The task:
Copy out every line of the listing below word for word, leaving out the pictures.

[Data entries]
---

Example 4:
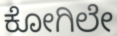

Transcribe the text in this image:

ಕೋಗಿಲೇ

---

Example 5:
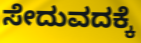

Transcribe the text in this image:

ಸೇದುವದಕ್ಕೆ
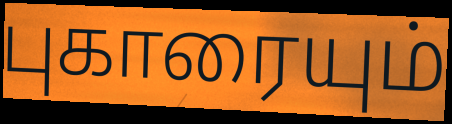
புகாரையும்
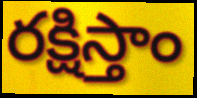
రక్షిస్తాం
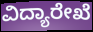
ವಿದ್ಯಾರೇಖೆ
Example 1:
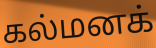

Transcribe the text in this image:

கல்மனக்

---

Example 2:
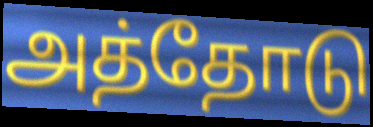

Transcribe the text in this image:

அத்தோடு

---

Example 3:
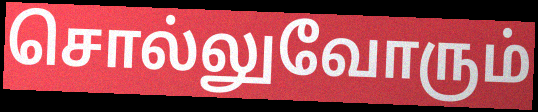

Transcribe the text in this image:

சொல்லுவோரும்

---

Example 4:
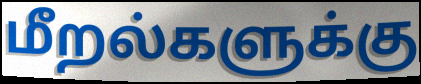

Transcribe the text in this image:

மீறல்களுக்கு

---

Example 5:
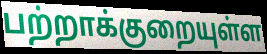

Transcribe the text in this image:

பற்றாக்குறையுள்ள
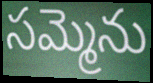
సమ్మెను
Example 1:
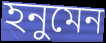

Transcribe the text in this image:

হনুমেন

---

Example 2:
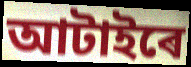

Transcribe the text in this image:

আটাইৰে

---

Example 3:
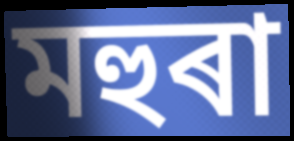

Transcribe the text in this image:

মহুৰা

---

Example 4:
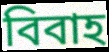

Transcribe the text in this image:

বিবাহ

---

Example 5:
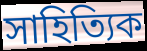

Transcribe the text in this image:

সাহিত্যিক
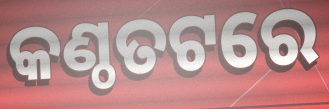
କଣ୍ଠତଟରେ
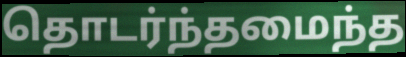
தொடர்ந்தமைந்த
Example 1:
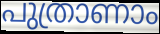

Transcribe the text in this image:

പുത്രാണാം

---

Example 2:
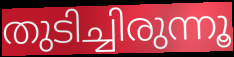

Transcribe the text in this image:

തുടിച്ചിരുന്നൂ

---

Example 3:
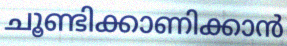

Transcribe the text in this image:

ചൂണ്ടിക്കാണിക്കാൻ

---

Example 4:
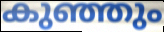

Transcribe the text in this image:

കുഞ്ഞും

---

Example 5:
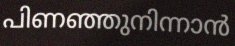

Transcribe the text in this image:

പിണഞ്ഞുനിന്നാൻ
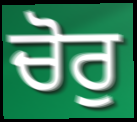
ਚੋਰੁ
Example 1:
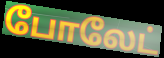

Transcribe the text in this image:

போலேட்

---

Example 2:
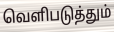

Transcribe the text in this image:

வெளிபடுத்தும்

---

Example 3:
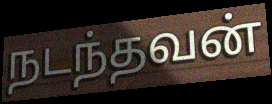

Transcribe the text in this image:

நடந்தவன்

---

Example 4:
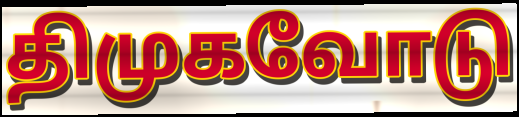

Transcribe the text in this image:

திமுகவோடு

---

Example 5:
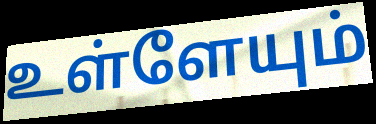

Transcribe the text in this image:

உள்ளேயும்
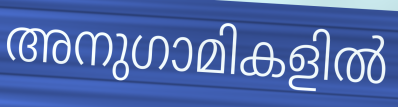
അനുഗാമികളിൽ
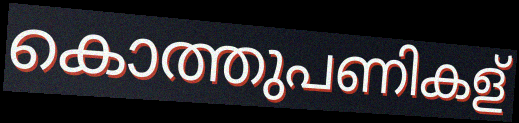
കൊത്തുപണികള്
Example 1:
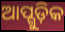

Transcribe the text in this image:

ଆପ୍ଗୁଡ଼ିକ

Result of this task:
---

Example 4:

Transcribe the text in this image:

ಕೋಗಿಲೇ

---

Example 5:

Transcribe the text in this image:

ಸೇದುವದಕ್ಕೆ
புகாரையும்
రక్షిస్తాం
ವಿದ್ಯಾರೇಖೆ
Example 1:

Transcribe the text in this image:

கல்மனக்

---

Example 2:

Transcribe the text in this image:

அத்தோடு

---

Example 3:

Transcribe the text in this image:

சொல்லுவோரும்

---

Example 4:

Transcribe the text in this image:

மீறல்களுக்கு

---

Example 5:

Transcribe the text in this image:

பற்றாக்குறையுள்ள
సమ్మెను
Example 1:

Transcribe the text in this image:

হনুমেন

---

Example 2:

Transcribe the text in this image:

আটাইৰে

---

Example 3:

Transcribe the text in this image:

মহুৰা

---

Example 4:

Transcribe the text in this image:

বিবাহ

---

Example 5:

Transcribe the text in this image:

সাহিত্যিক
କଣ୍ଠତଟରେ
தொடர்ந்தமைந்த
Example 1:

Transcribe the text in this image:

പുത്രാണാം

---

Example 2:

Transcribe the text in this image:

തുടിച്ചിരുന്നൂ

---

Example 3:

Transcribe the text in this image:

ചൂണ്ടിക്കാണിക്കാൻ

---

Example 4:

Transcribe the text in this image:

കുഞ്ഞും

---

Example 5:

Transcribe the text in this image:

പിണഞ്ഞുനിന്നാൻ
ਚੋਰੁ
Example 1:

Transcribe the text in this image:

போலேட்

---

Example 2:

Transcribe the text in this image:

வெளிபடுத்தும்

---

Example 3:

Transcribe the text in this image:

நடந்தவன்

---

Example 4:

Transcribe the text in this image:

திமுகவோடு

---

Example 5:

Transcribe the text in this image:

உள்ளேயும்
അനുഗാമികളിൽ
കൊത്തുപണികള്
Example 1:

Transcribe the text in this image:

ଆପ୍ଗୁଡ଼ିକ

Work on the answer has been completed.